■ The problem: Images don't belong in the copy. Output the rest of the data exactly.

----

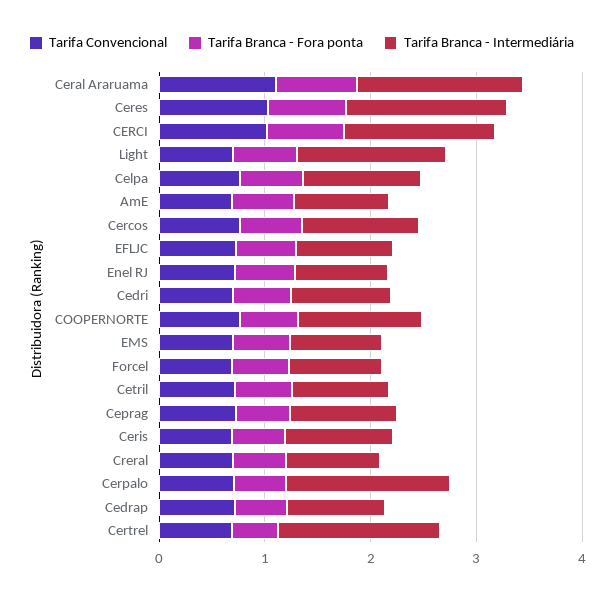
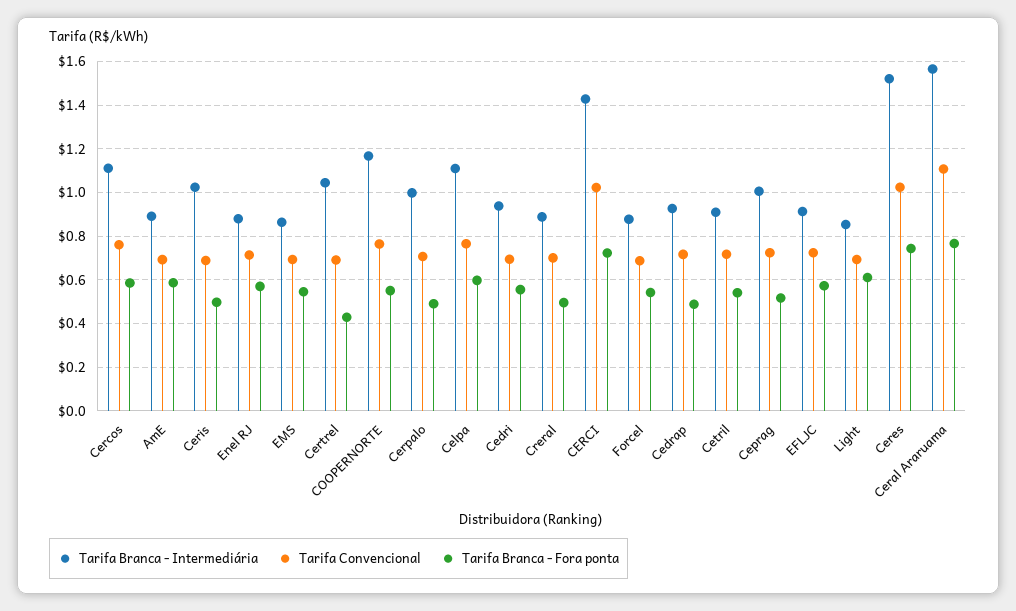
Tarifa Branca - Intermediária, Light: 1.4 -> 0.85
Tarifa Branca - Intermediária, Cerpalo: 1.6 -> 1
Tarifa Branca - Intermediária, Certrel: 1.6 -> 1.05

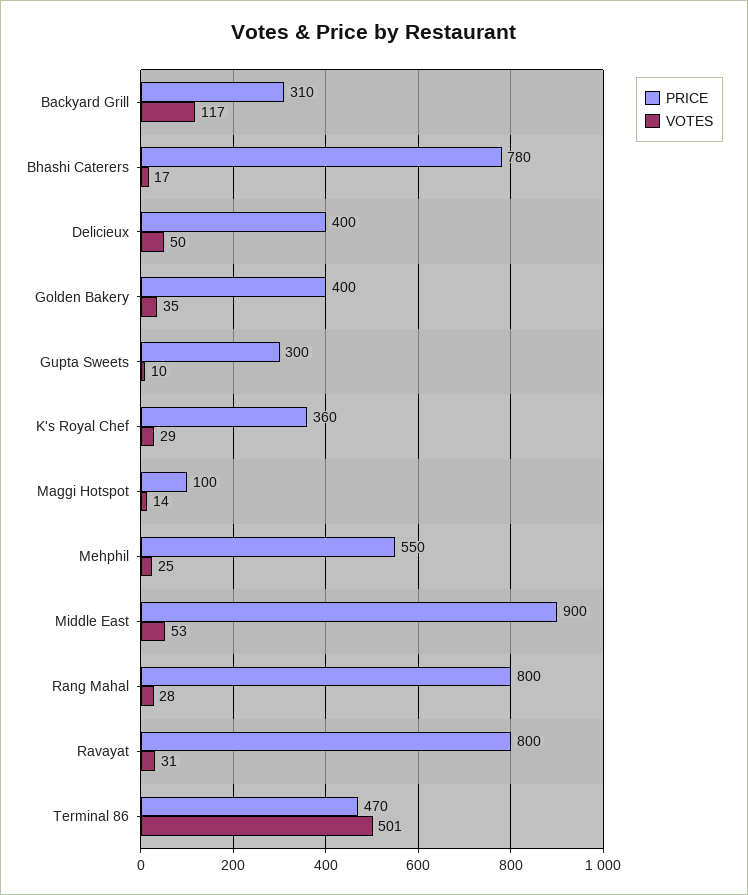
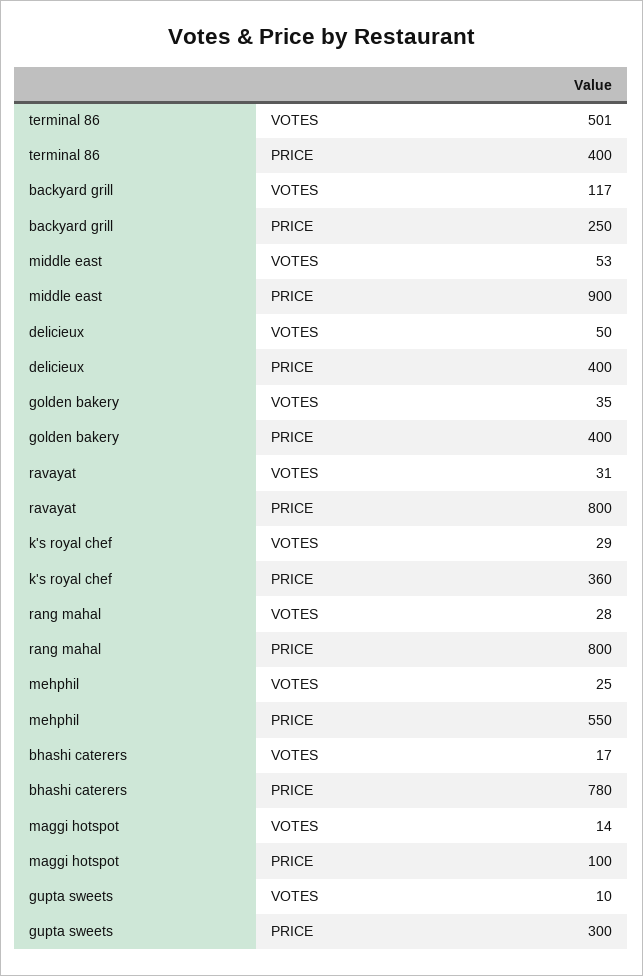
PRICE, Backyard Grill: 310 -> 250
PRICE, Terminal 86: 470 -> 400

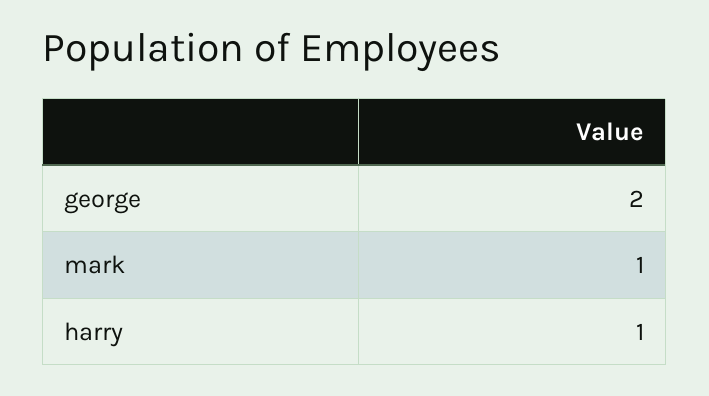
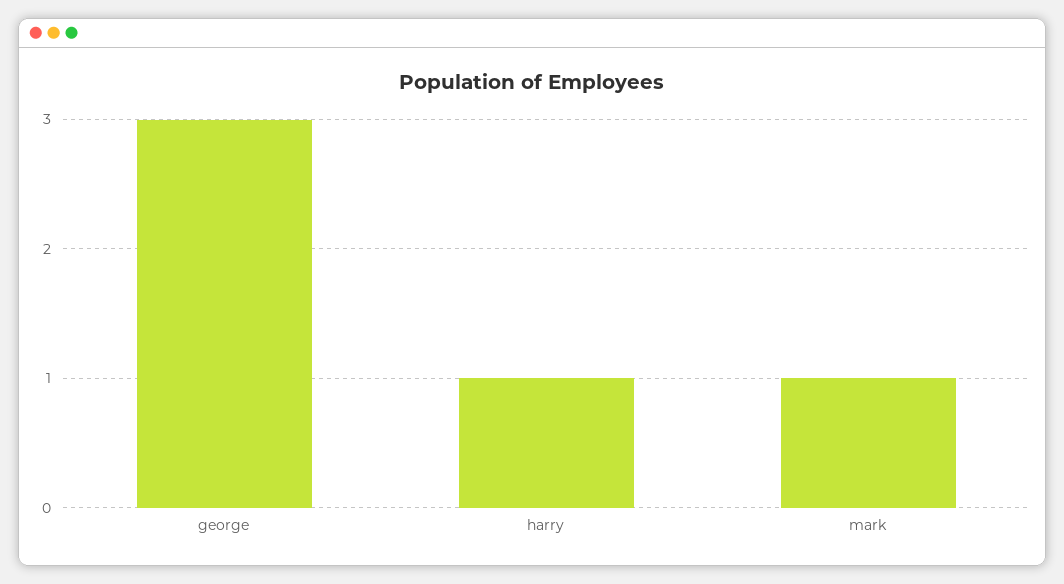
george: 2 -> 3

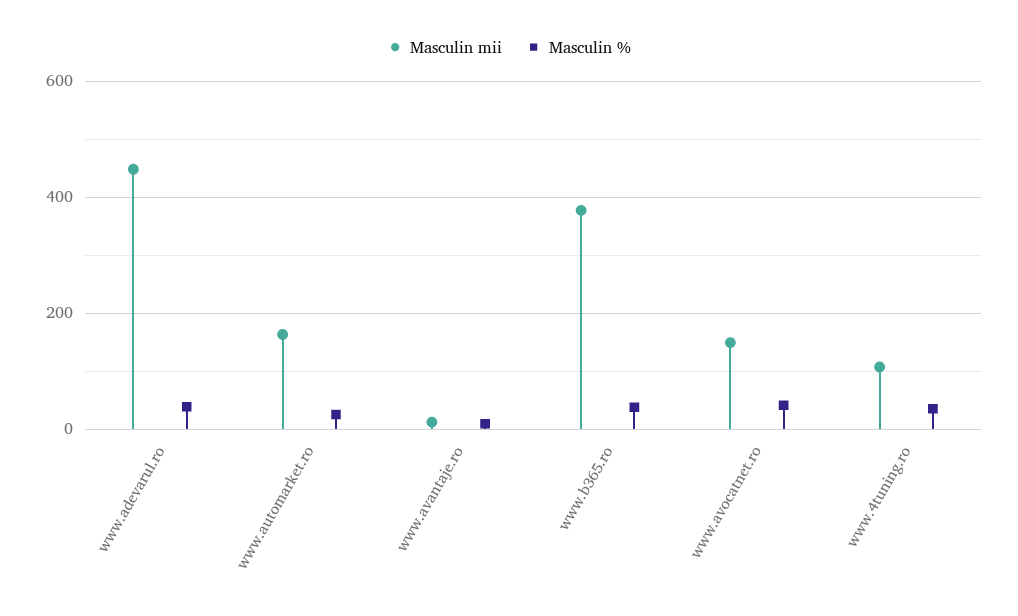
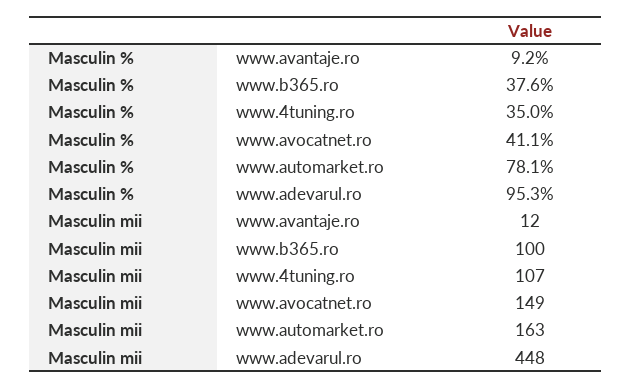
Masculin %, www.adevarul.ro: 40 -> 95.3
Masculin %, www.automarket.ro: 20 -> 78.1
Masculin mii, www.b365.ro: 380 -> 100

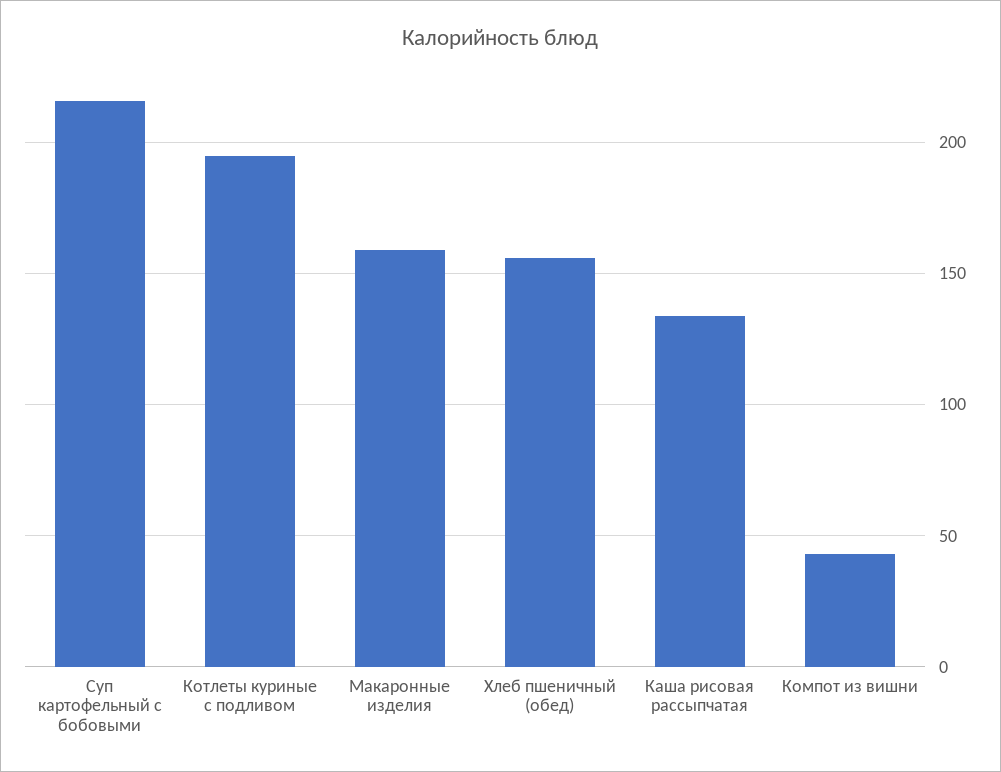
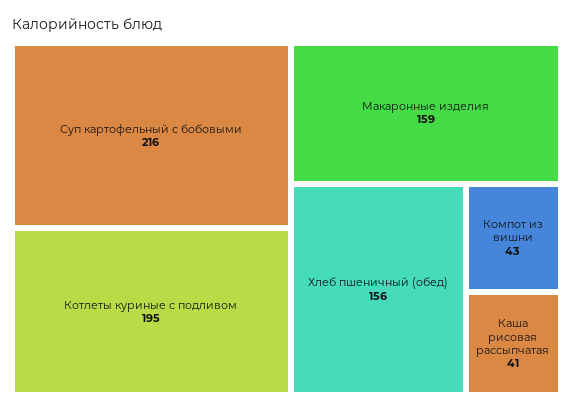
Каша рисовая рассыпчатая: 135 -> 41

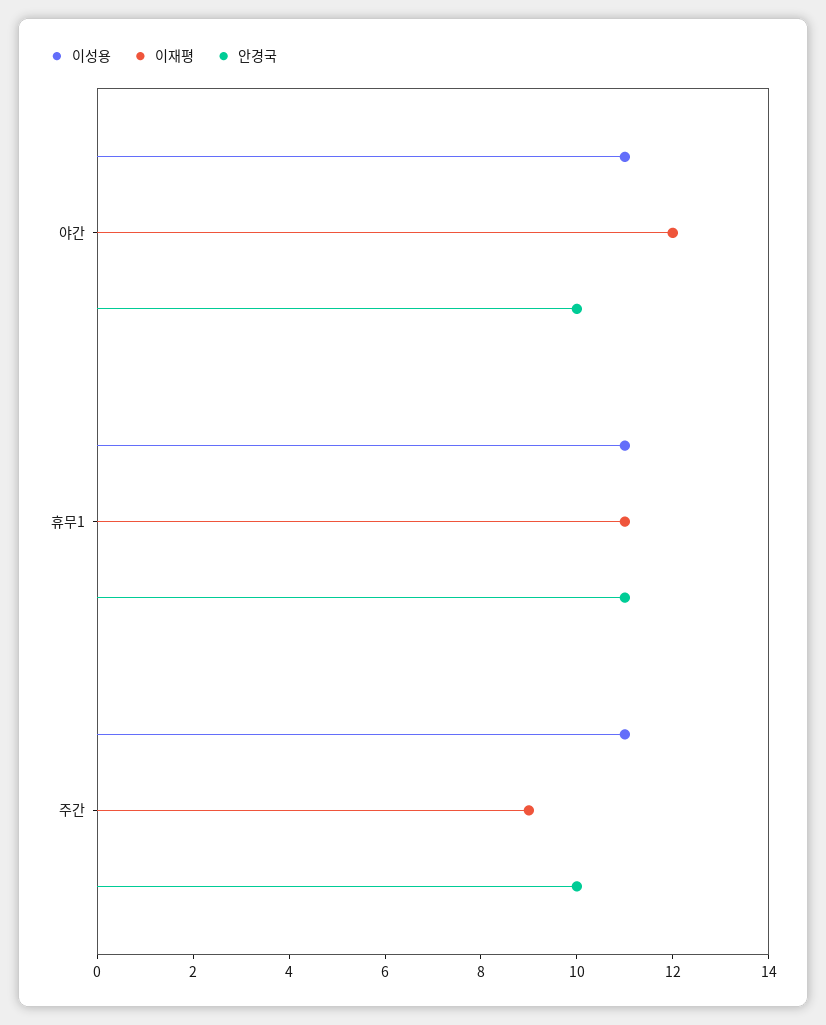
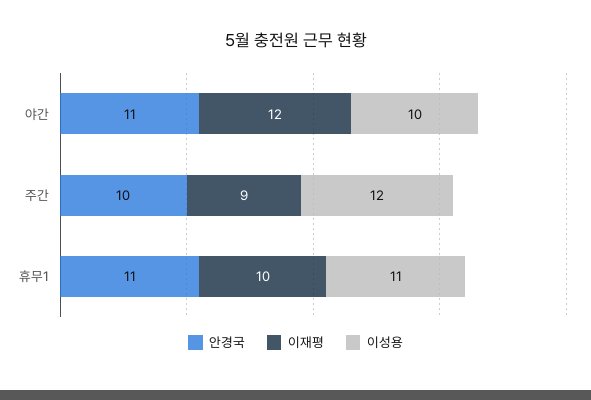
이성용, 야간: 11 -> 10
안경국, 야간: 10 -> 11
이재평, 휴무1: 11 -> 10
이성용, 주간: 11 -> 12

----

■ The answer:
Tarifa Branca - Intermediária, Light: 1.4 -> 0.85
Tarifa Branca - Intermediária, Cerpalo: 1.6 -> 1
Tarifa Branca - Intermediária, Certrel: 1.6 -> 1.05

PRICE, Backyard Grill: 310 -> 250
PRICE, Terminal 86: 470 -> 400

george: 2 -> 3

Masculin %, www.adevarul.ro: 40 -> 95.3
Masculin %, www.automarket.ro: 20 -> 78.1
Masculin mii, www.b365.ro: 380 -> 100

Каша рисовая рассыпчатая: 135 -> 41

이성용, 야간: 11 -> 10
안경국, 야간: 10 -> 11
이재평, 휴무1: 11 -> 10
이성용, 주간: 11 -> 12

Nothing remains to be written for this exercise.